= My Life and Loves =

Book by Frank Harris

My Life and Loves is the autobiography of the Ireland-born, naturalized-American writer and editor Frank Harris (1856–1931). As published privately by Harris between 1922 and 1927, and by Jack Kahane's Obelisk Press in 1931, the work consisted of four volumes, illustrated with many drawings and photographs of nude women. The book gives a graphic account of Harris's sexual adventures and relates gossip about the sexual activities of celebrities of his day.

The work was banned in both the United States and Britain for 40 years. It first became available in America in 1963. At one time it was sold in Paris for more than $100.

==Additional volume==
In the early 1950s, Harris's widow Nellie sold about a hundred pages of his writings on further autobiographical matters to Kahane's son Maurice Girodias for a million French francs. Girodias gave the task of producing something publishable from them to Alexander Trocchi, and described the result as having only 20% of its content derived from the nominal source material. It was published by Girodias's Olympia Press in 1954 as My Life and Loves: Fifth Volume.
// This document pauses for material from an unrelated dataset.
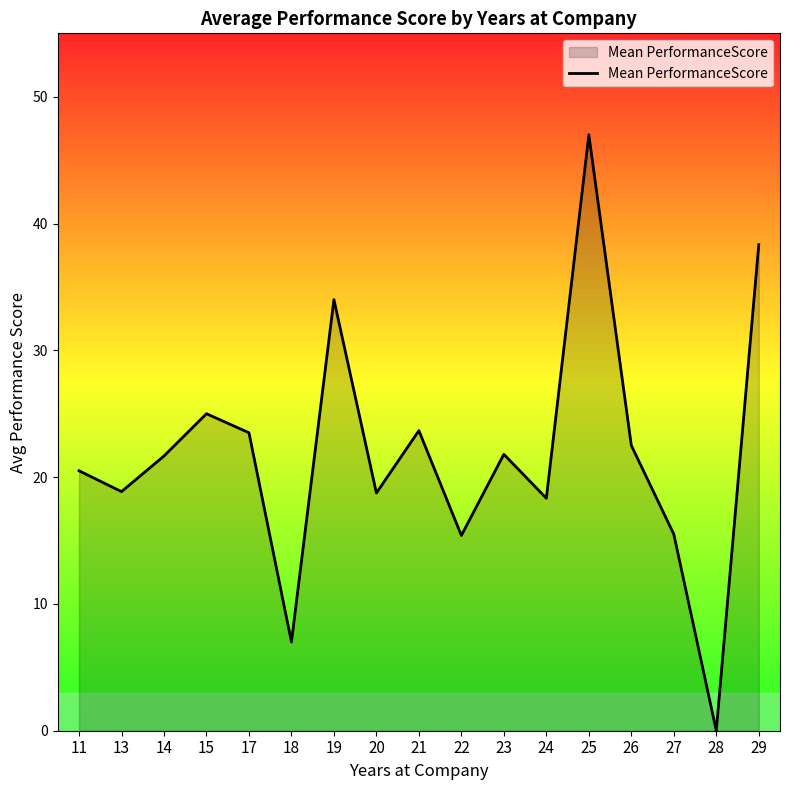

At which category does the chart reach its peak across all series?

25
==Grove Press omnibus edition==

John F. Gallagher edited, and provided annotations for, a new omnibus edition, My Life and Loves: Five Volumes in One/Complete and Unexpurgated, published by Grove Press in 1963. This edition contained no illustrations. Gallagher described the Trocchi version as "apparently not authentic". James Campbell, comparing the two editions' fifth volumes, does however argue that Girodias's 20% figure was too low.